## QUESTIONS
(a) In the Firehose components text, write out the passage from "You will want" to "(a.k.a 100-blocks files)." word for word.
(b) Answer these from the Firehose components text, one per line:
(i) What was the extractor's prior name?
(ii) What is another name for the merged blocks files?
(iii) How old must the first block of the next bundle be before the Merger writes a bundle?
(c) Give what follows the last sentence of the Firehose components text.

## PASSAGE TO READ
== == ==
As a complement to the Data Flow section, below we’ll discuss in more detail each of the components which constitute the Firehose system.


To serve a production-grade Firehose, some infrastructure is required.

You will need to run a full protocol node with the Firehose instrumentation enabled, as well as have an object store to conserve the merged blocks files.

For a highly-available setup (which the system is designed to allow), you will need a few more components.

flowchart BT dstore[("Object Store")] click dstore "/operate/concepts/data-storage/" "More on Data Storage" extractors[["firehose-enabled blockchain node(s)"]] relayers[["relayer(s)"]] merger click merger "/operate/concepts/components/" "More on the merger" firehoses[["firehose servers"]] relayers --> |gRPC| extractors firehoses --> |gRPC| relayers user([User])-->|gRPC|firehoses extractors-.->|one-block files|merger merger -.-> |writes merged blocks| dstore dstore -.-> |consumes merged blocks| relayers dstore -.-> |consumes merged blocks| firehoses

Stay tuned for a video series on the Firehose components.

Extractor (mindreader)


The Extractor processes uses the node-manager library to run a blockchain node (nodeos) instance as a sub-process, and read data produced therein.

This is the primal source of all data that will flow in all systems. The Extractor nodes can be considered as simple full nodes, with no archive enabled nor other oddities. You can bootstrap them just the way you would with full nodes, with the same backup strategy.

The only major difference is that they spew out lots of data when the Firehose is enabled.

The prior name of the extractor is mindreader, a play on deepmind instrumentation.

High Availability

You will want more than one Extractor if you want to ensure blocks always flow through your system.

Firehose is designed to deduplicate any Extractor data produced that would be identical (when two Extractor instances execute the same block), and also to aggregate any forked blocks that would be seen by one Extractor, and not by another one.

See the merger for details.

By adding more Extractors, and dispersing them geographically, they end up racing to push blocks to the Relayer, increasing performance of the overall system.



The Merger collects one-block files written by one or more Extractors, into a one-block object store, and merges them to produce merged blocks files (a.k.a 100-blocks files).

One core feature of the Merger is the capacity to merge all forks visited by any backing Extractor node.

The merged block files are produced once the whole 100 blocks are collected, and after we’re relatively sure no more forks will occur (bstream’s ForkableHandler supports seeing fork data in future merged blocks files anyway).

Detailed Behavior

  • On boot, without a merged-seen.gob file, it finds the last merged-block on storage and starts at the next bundle.
  • On boot, with merged-seen.gob file, the merger will try to start where it left off.
  • It gathers one-block-files and puts them together inside a bundle
    • The bundle is written when the first block of the next bundle is older than 25 seconds.
    • The bundle is written when it contains at least one fully-linked segment of 100 blocks.
  • The merger keeps a list of all seen (merged) blocks in the last {merger-max-fixable-fork}
    • “seen” blocks are blocks that we have either merged ourselves, or discovered by loading a bundle merged by someone else (another Extractor)
== == ==
Data taken from a collection

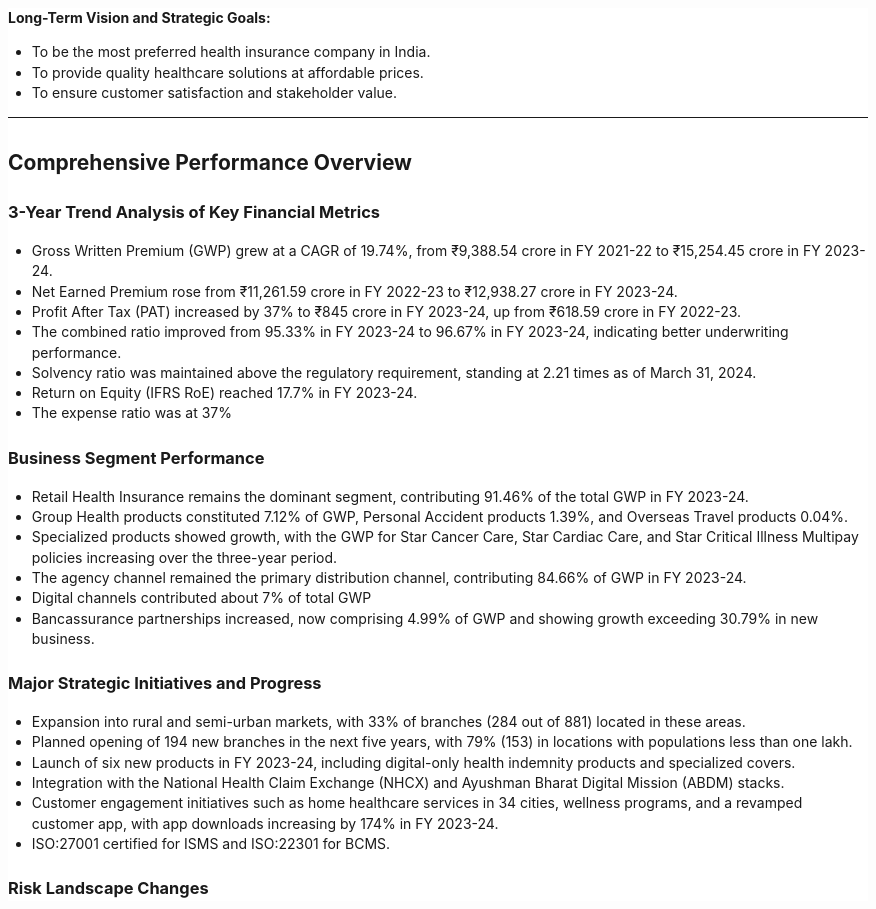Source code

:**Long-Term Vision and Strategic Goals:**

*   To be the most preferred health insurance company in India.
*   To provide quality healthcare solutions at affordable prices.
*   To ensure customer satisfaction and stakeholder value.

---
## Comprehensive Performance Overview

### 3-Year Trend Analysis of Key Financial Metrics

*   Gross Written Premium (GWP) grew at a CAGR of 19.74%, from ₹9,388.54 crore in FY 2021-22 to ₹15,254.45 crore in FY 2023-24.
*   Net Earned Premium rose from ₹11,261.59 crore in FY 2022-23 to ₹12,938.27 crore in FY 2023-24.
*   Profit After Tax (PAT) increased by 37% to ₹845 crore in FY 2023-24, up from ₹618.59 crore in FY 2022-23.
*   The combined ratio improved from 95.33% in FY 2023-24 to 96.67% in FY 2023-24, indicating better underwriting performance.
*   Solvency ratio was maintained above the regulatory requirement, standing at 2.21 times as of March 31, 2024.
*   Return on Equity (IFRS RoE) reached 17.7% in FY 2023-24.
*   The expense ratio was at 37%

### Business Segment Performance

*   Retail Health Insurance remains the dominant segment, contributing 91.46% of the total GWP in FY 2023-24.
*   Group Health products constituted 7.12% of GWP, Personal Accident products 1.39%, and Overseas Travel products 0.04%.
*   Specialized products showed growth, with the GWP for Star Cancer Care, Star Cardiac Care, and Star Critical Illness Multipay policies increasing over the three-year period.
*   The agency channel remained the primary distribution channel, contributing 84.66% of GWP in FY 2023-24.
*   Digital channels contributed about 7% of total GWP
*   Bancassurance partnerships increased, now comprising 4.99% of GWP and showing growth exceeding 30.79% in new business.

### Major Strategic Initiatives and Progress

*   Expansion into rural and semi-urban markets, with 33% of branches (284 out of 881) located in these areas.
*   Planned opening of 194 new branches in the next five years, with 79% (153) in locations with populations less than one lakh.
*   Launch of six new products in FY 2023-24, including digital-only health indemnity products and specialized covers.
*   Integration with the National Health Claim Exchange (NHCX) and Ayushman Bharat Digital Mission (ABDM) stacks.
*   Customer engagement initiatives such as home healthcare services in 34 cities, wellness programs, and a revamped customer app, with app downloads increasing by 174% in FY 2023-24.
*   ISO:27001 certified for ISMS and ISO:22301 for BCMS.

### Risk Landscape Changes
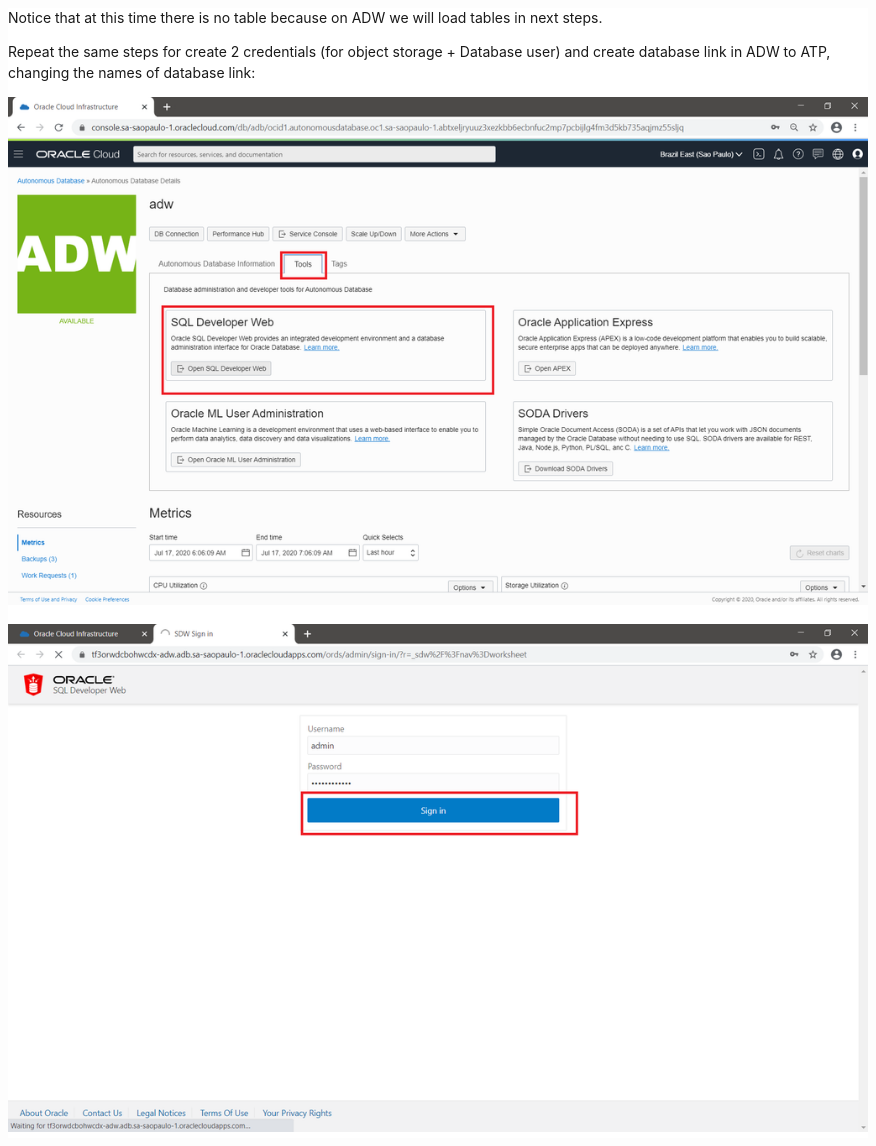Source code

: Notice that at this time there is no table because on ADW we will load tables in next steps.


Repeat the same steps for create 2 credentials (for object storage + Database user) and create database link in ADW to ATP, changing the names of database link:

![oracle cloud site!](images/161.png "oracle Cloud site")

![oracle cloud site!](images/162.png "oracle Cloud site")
== == ==
## ANSWERS BY TASK
(a)
You will want more than one Extractor if you want to ensure blocks always flow through your system.

Firehose is designed to deduplicate any Extractor data produced that would be identical (when two Extractor instances execute the same block), and also to aggregate any forked blocks that would be seen by one Extractor, and not by another one.

See the merger for details.

By adding more Extractors, and dispersing them geographically, they end up racing to push blocks to the Relayer, increasing performance of the overall system.



The Merger collects one-block files written by one or more Extractors, into a one-block object store, and merges them to produce merged blocks files (a.k.a 100-blocks files).

(b)
(i) mindreader
(ii) 100-blocks files
(iii) Older than 25 seconds

(c)
  • The merger will delete one-blocks:
    • That are older than {merger-max-fixable-fork}
    • That have already been seen (merged), as recorded by the merged-seen.gob file
  • If the merger cannot complete a bundle (missing blocks, or hole…) it looks at the destination storage to see if the merged block already exists. If it does, it loads the blocks in there to fill its seen-blocks cache and continues to next bundle.
  • Any one-block-file that was not included in previous bundle will be included in next ones. (ex: bundle 500 might include block 429)
    • Blocks older than {merger-max-fixable-fork} will, instead, be deleted.

High Availability

This component is needed when you want highly available Extractor nodes. You only need one of these, because the whole system can survive downtime from the merger, and it only produces files from time to time anyway.

Systems in need of blocks, when they start, will usually connect to Relayers, get real-time blocks and go back to merged block files only when the Relayer can’t satisfy the range. If Relayers provide 200-300 blocks in RAM, then you have that time for the Merger to be down, to sustain restarts from other components.

Once the other components are live, in general, they won’t read from merged block files.



The Relayer serves executed block data to most other components.

It feeds from all Extractor nodes available (in order to get a complete view of all possible forks). Its role is to fan-out that block information.

The Relayer serves its block data through a streaming gRPC interface called BlockStream::Blocks (defined here). It is the same interface that Extractor exposes to the Relayers.

High Availability

Relayers feed from all of the Extractor nodes, to get a complete view of all possible forks.

Firehose gRPC Server


Firehose consumes merged blocks for historical requests from the data storage location directly, and live blocks from the Relayer (itself connected to one or more Extractor instances) for live blocks.

High Availability

Firehoses can be horizontally scaled and will be limited by the throughput of the network between them and clients, as well as them as the Relayers.

Firehoses can connect to a subset, or all of the Relayers.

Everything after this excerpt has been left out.